Diversa la storia ecclesiastica dei siculo-albanesi, immigrati in Sicilia nel XV secolo, e convertiti al cattolicesimo con il mantenimento, sino ai nostri giorni, del loro rito di lingua greca. Questa comunità, forse proprio perché sentita come non “autoctona”, si è potuta faticosamente ritagliare un sempre maggiore spazio di autonomia, fino ad ottenere una eparchia (diocesi) separata da quelle latine. Ma il greco, in queste comunità, è stato sempre solo la lingua dei riti sacri e non quella di tutti i giorni, che è invece l’arbëreshe, o albanese di Sicilia.

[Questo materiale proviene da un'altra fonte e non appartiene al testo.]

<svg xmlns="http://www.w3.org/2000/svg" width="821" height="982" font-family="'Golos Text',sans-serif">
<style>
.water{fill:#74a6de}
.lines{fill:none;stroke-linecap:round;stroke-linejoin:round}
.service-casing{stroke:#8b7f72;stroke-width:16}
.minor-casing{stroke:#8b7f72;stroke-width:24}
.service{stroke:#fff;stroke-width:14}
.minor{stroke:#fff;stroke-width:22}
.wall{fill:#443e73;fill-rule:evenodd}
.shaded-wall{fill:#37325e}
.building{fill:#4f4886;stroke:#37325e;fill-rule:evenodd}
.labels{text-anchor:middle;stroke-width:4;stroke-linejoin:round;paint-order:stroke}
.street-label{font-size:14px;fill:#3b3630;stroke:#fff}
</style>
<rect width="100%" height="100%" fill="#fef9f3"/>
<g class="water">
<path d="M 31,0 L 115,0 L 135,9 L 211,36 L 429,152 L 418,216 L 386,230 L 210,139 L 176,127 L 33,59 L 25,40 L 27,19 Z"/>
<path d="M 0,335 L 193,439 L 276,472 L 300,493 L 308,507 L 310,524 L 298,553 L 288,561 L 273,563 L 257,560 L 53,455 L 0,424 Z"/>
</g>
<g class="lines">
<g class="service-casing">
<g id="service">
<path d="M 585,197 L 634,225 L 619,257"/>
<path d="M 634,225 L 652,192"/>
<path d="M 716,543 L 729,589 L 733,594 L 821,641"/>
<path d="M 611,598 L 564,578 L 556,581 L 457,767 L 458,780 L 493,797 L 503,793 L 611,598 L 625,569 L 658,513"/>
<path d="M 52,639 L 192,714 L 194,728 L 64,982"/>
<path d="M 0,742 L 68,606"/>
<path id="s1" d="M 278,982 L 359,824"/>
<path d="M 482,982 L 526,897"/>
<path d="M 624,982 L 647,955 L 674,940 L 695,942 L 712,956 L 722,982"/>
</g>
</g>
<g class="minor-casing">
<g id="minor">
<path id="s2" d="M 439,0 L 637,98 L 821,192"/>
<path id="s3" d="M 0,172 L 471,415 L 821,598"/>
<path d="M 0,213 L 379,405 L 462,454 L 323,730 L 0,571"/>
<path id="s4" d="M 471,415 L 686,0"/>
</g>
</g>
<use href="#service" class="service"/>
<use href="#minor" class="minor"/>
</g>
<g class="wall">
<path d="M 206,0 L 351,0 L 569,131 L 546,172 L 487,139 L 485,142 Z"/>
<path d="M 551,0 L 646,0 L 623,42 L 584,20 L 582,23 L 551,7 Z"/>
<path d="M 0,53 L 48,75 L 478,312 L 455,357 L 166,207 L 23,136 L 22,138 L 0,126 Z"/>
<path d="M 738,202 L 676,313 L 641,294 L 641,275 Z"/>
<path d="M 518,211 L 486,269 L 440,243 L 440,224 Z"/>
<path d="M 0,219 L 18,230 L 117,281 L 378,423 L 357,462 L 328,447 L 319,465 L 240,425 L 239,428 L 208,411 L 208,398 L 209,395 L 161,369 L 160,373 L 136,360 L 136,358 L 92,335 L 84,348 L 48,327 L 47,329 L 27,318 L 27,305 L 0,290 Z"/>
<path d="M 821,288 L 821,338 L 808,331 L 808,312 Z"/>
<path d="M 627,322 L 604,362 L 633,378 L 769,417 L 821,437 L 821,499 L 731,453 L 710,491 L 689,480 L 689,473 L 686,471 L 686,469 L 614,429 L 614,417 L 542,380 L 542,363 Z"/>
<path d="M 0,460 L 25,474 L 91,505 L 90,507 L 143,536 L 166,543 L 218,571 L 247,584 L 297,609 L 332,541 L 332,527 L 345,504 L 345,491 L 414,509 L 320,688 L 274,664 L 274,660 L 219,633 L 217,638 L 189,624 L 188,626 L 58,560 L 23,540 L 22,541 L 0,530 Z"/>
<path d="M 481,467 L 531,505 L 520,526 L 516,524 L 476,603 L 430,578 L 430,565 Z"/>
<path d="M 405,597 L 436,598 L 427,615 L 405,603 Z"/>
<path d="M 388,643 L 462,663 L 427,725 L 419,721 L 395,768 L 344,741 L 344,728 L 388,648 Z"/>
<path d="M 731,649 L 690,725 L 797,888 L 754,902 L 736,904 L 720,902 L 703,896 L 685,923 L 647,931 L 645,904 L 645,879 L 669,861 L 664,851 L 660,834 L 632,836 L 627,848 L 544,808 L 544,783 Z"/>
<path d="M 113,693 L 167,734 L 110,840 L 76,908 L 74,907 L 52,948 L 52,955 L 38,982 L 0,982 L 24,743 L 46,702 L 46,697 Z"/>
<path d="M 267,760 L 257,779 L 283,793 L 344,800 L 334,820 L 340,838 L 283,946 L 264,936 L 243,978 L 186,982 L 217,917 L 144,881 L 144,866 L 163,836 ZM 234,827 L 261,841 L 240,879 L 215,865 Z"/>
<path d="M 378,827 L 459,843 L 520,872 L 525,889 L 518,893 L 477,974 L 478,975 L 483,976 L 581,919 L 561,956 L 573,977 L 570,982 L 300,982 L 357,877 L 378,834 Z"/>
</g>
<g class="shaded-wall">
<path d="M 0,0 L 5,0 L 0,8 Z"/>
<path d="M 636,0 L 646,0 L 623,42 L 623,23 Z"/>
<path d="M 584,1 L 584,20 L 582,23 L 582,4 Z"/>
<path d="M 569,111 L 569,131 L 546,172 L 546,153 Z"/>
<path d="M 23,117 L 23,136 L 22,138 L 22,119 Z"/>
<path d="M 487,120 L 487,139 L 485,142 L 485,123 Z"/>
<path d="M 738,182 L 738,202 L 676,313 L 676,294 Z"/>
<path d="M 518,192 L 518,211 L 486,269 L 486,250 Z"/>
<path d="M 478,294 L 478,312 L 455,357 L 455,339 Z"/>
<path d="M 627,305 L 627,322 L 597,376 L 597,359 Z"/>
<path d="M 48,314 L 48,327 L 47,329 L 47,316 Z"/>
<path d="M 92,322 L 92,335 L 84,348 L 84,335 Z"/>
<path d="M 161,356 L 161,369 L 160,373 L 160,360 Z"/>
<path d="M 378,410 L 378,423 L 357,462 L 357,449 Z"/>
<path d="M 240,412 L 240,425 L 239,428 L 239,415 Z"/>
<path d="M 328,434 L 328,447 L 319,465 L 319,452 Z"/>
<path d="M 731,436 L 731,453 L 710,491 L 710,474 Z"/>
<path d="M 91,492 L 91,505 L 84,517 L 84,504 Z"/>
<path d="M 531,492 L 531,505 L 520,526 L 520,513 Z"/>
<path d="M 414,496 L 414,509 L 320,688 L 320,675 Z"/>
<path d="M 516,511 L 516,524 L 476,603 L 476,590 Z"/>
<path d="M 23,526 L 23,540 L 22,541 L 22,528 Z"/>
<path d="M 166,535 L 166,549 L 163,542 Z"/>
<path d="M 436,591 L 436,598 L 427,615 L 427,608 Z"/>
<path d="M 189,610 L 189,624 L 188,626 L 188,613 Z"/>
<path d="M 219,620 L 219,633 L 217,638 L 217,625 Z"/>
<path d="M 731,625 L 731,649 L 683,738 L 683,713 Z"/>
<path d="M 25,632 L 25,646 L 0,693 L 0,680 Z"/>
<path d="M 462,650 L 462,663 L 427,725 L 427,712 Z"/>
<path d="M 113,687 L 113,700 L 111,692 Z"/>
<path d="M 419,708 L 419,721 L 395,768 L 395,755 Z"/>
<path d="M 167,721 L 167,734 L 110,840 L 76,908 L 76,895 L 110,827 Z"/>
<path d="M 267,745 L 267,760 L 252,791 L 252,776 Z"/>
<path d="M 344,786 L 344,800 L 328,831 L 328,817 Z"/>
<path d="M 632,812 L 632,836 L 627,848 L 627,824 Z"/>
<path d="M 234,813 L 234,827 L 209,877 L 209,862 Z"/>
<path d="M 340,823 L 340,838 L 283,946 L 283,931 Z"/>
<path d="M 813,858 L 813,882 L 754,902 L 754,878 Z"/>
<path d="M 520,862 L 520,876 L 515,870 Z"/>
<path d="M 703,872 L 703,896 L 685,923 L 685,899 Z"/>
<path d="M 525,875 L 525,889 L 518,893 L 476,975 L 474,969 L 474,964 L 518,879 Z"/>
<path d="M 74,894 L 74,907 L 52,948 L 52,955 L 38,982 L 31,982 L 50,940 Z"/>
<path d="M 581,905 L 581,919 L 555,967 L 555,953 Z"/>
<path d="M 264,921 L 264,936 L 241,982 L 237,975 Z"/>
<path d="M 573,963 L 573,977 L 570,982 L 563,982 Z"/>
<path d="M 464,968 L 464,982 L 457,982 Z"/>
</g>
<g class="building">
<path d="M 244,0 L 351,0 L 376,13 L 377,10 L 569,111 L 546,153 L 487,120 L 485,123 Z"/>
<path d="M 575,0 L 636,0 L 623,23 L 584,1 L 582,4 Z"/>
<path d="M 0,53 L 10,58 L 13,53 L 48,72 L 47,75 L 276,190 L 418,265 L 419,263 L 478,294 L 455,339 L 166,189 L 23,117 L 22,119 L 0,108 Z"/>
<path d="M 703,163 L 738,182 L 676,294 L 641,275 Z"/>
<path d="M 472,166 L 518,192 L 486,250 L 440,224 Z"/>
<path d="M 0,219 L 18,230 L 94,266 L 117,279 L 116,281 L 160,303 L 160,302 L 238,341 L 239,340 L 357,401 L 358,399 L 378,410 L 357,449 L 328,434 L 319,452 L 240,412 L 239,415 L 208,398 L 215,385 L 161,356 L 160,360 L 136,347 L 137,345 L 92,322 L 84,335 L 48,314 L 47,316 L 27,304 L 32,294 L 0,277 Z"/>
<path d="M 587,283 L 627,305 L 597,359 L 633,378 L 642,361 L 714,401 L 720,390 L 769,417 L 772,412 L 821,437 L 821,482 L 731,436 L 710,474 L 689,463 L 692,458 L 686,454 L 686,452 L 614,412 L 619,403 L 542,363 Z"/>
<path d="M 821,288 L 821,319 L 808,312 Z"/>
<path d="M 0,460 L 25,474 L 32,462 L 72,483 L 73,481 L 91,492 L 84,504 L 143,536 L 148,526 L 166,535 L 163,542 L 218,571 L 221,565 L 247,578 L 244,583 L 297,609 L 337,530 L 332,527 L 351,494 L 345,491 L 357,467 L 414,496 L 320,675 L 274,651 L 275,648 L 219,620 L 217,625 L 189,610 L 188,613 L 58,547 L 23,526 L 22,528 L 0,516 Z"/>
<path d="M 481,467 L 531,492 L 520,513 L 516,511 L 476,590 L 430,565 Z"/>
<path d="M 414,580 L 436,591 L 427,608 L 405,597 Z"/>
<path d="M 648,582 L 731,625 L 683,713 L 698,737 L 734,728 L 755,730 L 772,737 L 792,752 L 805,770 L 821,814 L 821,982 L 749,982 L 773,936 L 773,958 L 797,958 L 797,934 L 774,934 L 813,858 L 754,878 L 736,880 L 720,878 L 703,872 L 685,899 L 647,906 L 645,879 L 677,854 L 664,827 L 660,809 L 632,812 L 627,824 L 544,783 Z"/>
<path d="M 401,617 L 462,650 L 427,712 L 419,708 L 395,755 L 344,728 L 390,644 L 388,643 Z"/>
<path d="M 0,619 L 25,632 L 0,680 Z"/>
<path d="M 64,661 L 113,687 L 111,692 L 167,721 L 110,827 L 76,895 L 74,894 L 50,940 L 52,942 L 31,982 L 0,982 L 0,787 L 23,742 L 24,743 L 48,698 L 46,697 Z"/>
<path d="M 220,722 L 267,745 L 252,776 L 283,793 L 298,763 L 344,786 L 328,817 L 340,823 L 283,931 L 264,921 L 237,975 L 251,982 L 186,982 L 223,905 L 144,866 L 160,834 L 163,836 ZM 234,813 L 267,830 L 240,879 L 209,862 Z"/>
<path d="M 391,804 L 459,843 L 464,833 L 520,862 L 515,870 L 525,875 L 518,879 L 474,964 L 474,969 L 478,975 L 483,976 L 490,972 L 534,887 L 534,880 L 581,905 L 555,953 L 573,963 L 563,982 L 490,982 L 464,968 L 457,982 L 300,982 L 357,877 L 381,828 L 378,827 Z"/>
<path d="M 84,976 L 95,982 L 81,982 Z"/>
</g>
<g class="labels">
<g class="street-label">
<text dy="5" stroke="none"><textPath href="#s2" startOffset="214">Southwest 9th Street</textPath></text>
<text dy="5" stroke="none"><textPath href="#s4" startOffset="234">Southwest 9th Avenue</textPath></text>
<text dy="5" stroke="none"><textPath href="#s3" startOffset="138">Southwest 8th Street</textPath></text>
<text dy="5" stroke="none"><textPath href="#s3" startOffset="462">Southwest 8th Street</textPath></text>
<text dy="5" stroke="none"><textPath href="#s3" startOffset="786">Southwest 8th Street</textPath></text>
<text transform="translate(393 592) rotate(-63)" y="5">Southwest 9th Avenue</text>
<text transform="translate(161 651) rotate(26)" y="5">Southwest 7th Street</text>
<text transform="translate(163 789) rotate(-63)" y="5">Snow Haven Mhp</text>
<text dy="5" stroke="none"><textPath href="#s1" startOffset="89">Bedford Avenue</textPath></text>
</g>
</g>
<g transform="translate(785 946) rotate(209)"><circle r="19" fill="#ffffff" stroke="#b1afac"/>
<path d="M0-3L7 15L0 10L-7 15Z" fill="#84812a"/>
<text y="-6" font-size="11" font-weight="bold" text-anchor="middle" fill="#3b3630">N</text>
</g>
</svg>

Sempre nel Quattrocento registriamo l’ultimo letterato di Sicilia, sebbene non siciliano, che abbia scritto in lingua greca: Costantino Lascaris, greco di Asia Minore (oggi Turchia) esule in varie città d’Italia dopo la caduta di Costantinopoli, grande umanista che diffuse la cultura greca in Occidente. Infine si stabilì a Messina dove trovò un ambiente favorevole per i propri studi; lì scrisse una grammatica greca scritta in greco, Erotèmata, cioè “domande” o “questioni”, assai famosa per i tempi.
Con lui, gigante dell’Umanesimo greco, si estingue per sempre la letteratura greca di Sicilia.